In front of MPs last week, the NHS England boss accused the PM of “stretching” the truth over extra cash given to hospitals and GPs.

Stevens directly contradicted comments May made about the NHS “getting more money” than it needed.

Apparently taunting the PM, the NHS boss said the health service was “quite different” to the criminal justice system” she was previously in charge of.

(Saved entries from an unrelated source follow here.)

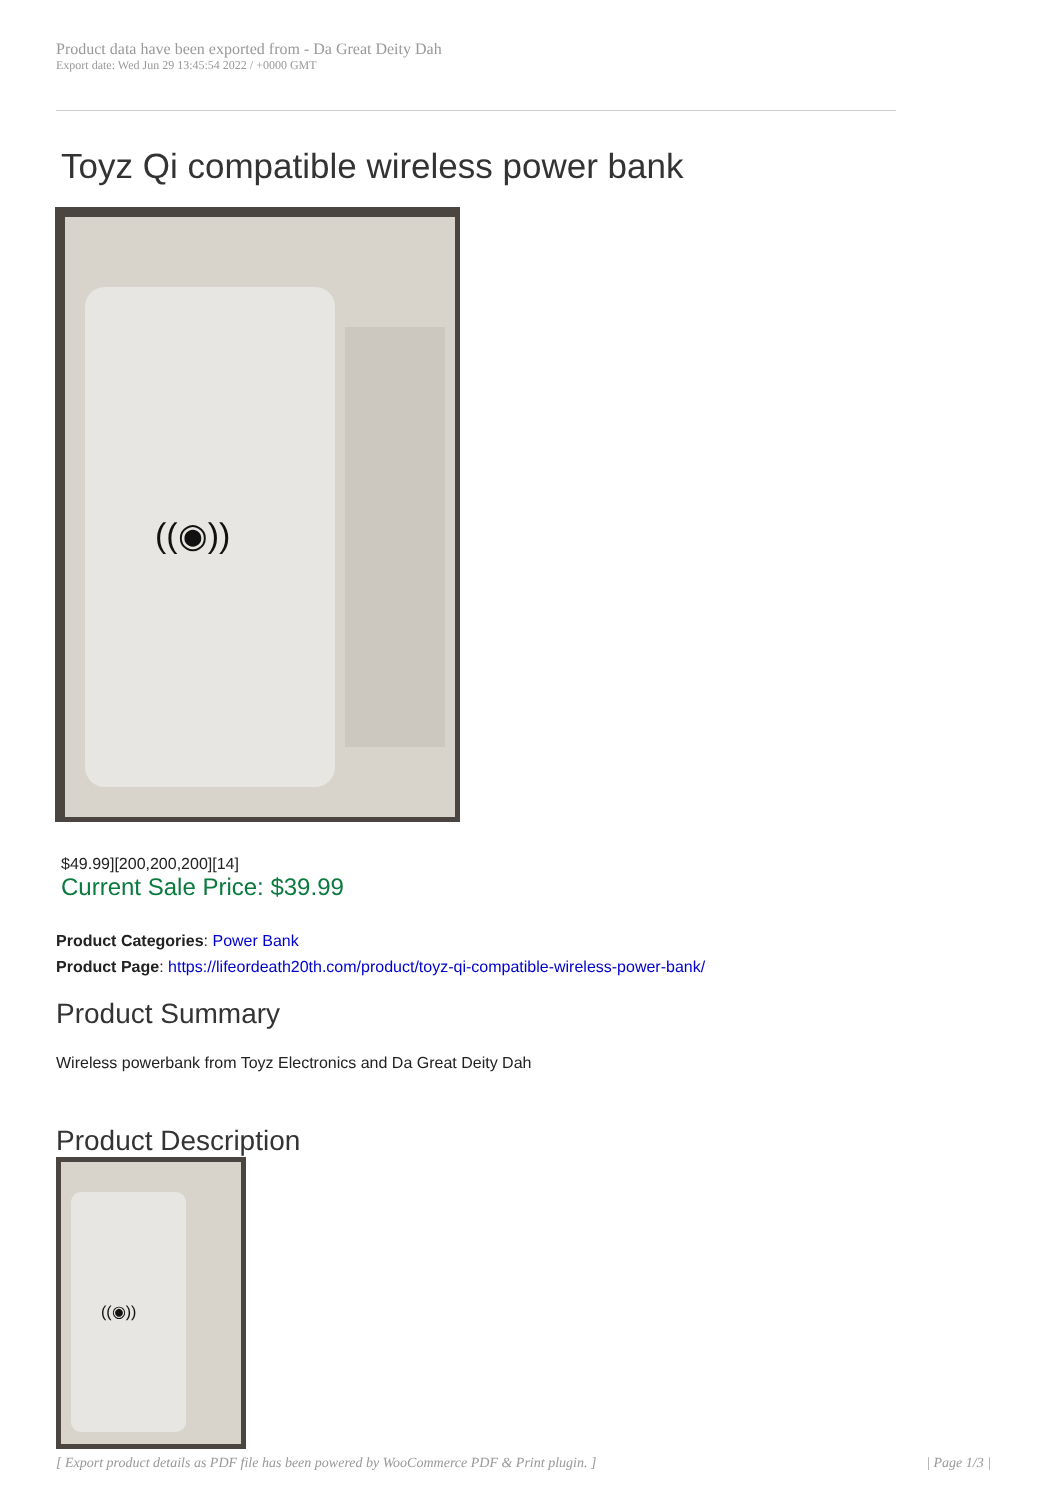Product data have been exported from - Da Great Deity Dah
Export date: Wed Jun 29 13:45:54 2022 / +0000 GMT
Toyz Qi compatible wireless power bank
((◉))
$49.99][200,200,200][14]
Current Sale Price: $39.99
Product Categories: Power Bank
Product Page: https://lifeordeath20th.com/product/toyz-qi-compatible-wireless-power-bank/
Product Summary
Wireless powerbank from Toyz Electronics and Da Great Deity Dah
Product Description
((◉))
[ Export product details as PDF file has been powered by WooCommerce PDF & Print plugin. ] | Page 1/3 |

May said: “We asked the NHS a while back to set out what it needed over the next five years in terms of its plan for the future and the funding that it would need. They did that, we gave them that funding, in fact we gave them more funding than they required. So funding is now at record levels for the NHS, more money has been going in.”

Stevens hit back saying: “It’s right that by 2020 NHS England will be getting an extra £10billion over the course of six years. I don’t think that’s the same as saying we’re getting more than we asked for over five years because it was a five-year forward view, not a six-year forward view. And over and above that we’ve obviously had a spending review negotiation in the meantime and that has set the NHS budget for the next three years and it’s a matter of fact, it’s not news, I’ve said it previously to select committee back in October that like probably ever part of the public service we got less than we asked for in that process and so I think it would be stretching it say that the NHS has got more than it has asked for.”